Non-Native Electromagnetic Frequencies
We are electromagnetic
All life is governed by electricity and electromagnetic frequencies—it’s how our cells communicate with each other, how our nerves and muscles work, how our brains communicate with the rest of our bodies. Electromagnetic radiation can be measured when a child is born, and remains present throughout our lives. And it’s not just what’s within us that’s important.
Ever laid on the grass in the sunlight and felt connected to the earth, like all was right in the world? That’s the good kind of electromagnetic conductivity. Radiation from sunlight helps our bodies function, and not getting enough can disrupt your sleep, your immune system, and even raise your risk for heart problems and some chronic diseases. There’s also increasing evidence that exposure to nature, particularly being barefoot in nature, lowers your cortisol, blood pressure, and heart rate, among other benefits.
But not all electromagnetic radiation is as good for you.
Non-native electromagnetic frequencies
Cities buzz with more than human activity. Unless you live out in the middle of nowhere, you’re constantly surrounded by non-native electromagnetic frequencies (nnEMFs), such as Wi-Fi, radar, and mobile networks.
You probably can barely imagine life without cell phones, computers, and the internet nowadays. If you’re like most people, you carry electromagnetic radiation around in your pocket, hold it in your hand multiple hours a day while you catch up on the news and social media, and maybe even sleep with it right by your head. But this is all a recent and quickly changing development in human history. Time spent on a mobile phone has increased 400% in UK adults just since 2011, children now get their first cell phones at an average age of 10, and most teenagers and young adults keep their phones with them most of the day and night (California Department of Public Health Guidelines).
While some people dismiss it as just scare-mongering by health nuts, research on non-native electromagnetic frequencies like cell phones and Wi-Fi is ongoing and concerning. Long-term, high use of cell phones may be linked to some cancers, and these frequencies have been labelled as potentially carcinogenic by the International Agency for Research on Cancer. This high use is also linked with problems with the eyes, headaches, and issues with memory and sleep (California Department of Public Health Guidelines). Blue light given off by mobiles and TVs has recently been in the news for its effects on the sleep cycle: it promotes alertness, but suppresses melatonin, which is why everyone seems to now agree that we’re not supposed to be on our phones while in bed. (https://dx.doi.org/10.1289%2Fehp.118-a22)
Many researchers are currently investigating the effects of nnEMFs in general and cell phone radiation in particular. It makes sense that since so much of our bodily functioning depends on electromagnetic frequencies, external, unnatural sources could have effects on us.

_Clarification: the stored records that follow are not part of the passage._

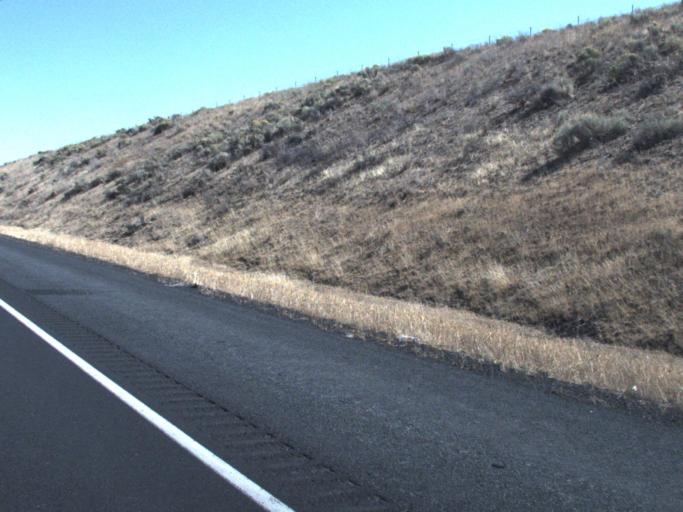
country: US
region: Washington
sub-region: Grant County
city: Warden
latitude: 47.0861
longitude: -118.7331
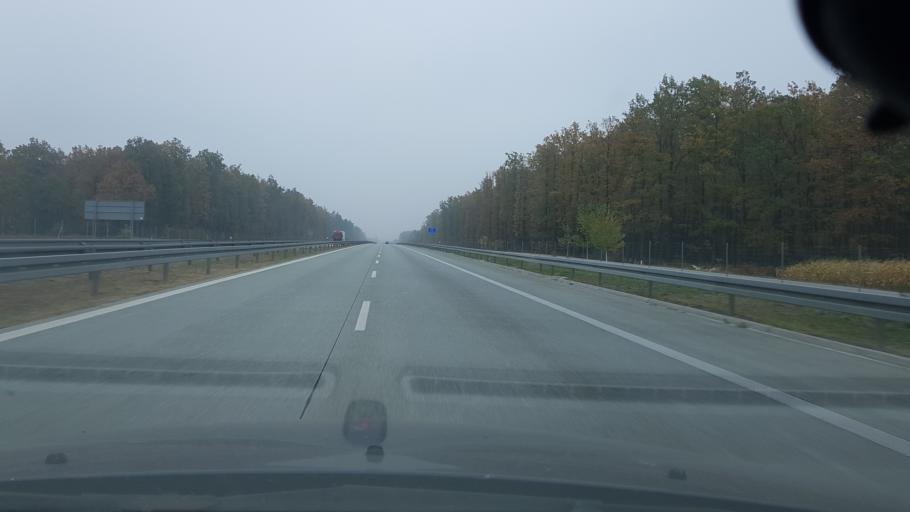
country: PL
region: Lodz Voivodeship
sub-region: Powiat rawski
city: Rawa Mazowiecka
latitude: 51.7204
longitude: 20.2230
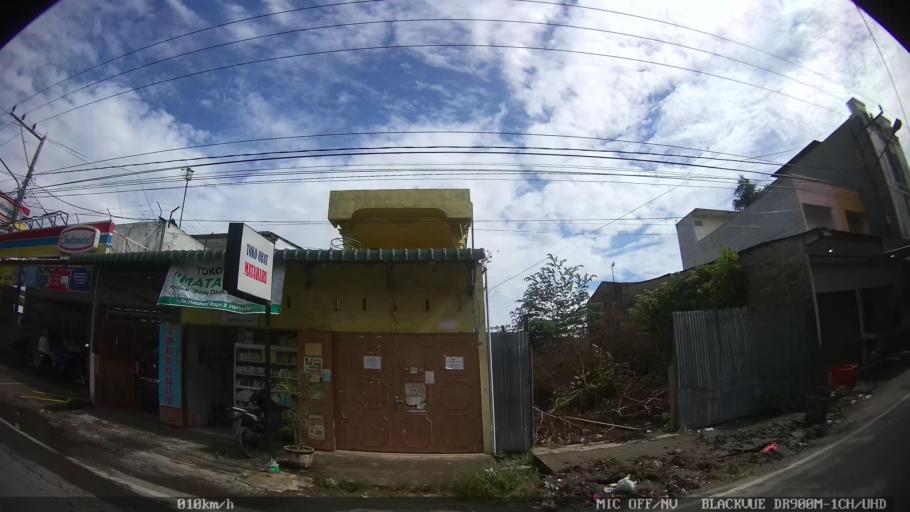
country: ID
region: North Sumatra
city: Sunggal
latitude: 3.6109
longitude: 98.6314
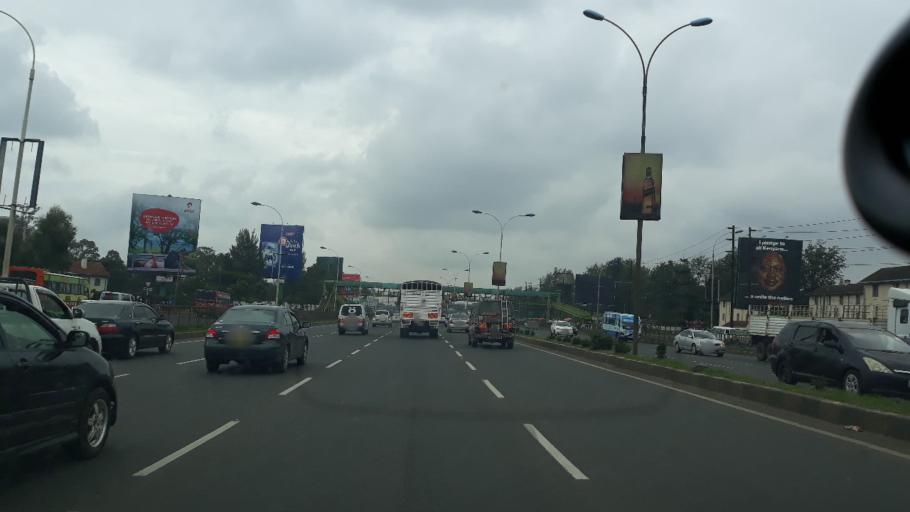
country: KE
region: Nairobi Area
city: Pumwani
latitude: -1.2603
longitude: 36.8429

But long-term studies are needed to really get answers, particularly for slowly developing problems like autoimmune diseases and cancers—and our exposure levels are growing rapidly and constantly. It wasn’t so long ago that hardly anyone had a mobile phone or full-home Wi-Fi coverage, and now today’s children have never experienced a world where they weren’t constantly surrounded by these frequencies. We’re basically experimenting on ourselves, and we’ll only find out the results of these experiments later.
The biggest problem with artificial electromagnetic radiation is that it’s everywhere, and it’s difficult to get away from it. You can reduce your exposure to things like lead, asbestos, and cigarette smoke, but nnEMFs are a different story. It seems that every coffee shop, train station, and other public place offers Wi-Fi access, and it’s now rare for most people to spend much time at all where they have no cell signal and no nearby Wi-Fi networks. Your mobile phone, computer, and other devices are probably central to your work and social life, and while you might go on a tech detox for a few hours or a few days, you’re unlikely to really get away from them long-term.
There are a few things you can do, however. Keep your phone and other devices like Wi-Fi routers away from your body as much as you can, especially while you’re asleep. Increase your time spent in nature, so that the effects of natural electromagnetic fields can counteract the damage of the unnatural ones. There are also some newly developed devices that can help protect against and neutralize artificial electromagnetic radiation, just by their passive presence in your home, or office, or pocket.
Even though we can’t see the electromagnetic fields and radiation that surround us, the natural type found in sunlight and the earth and the non-native type given off by cell towers and Wi-Fi can still have a significant impact on our health. We’ll only find out the full extent of this as long-term studies are done, but awareness can help protect your health now.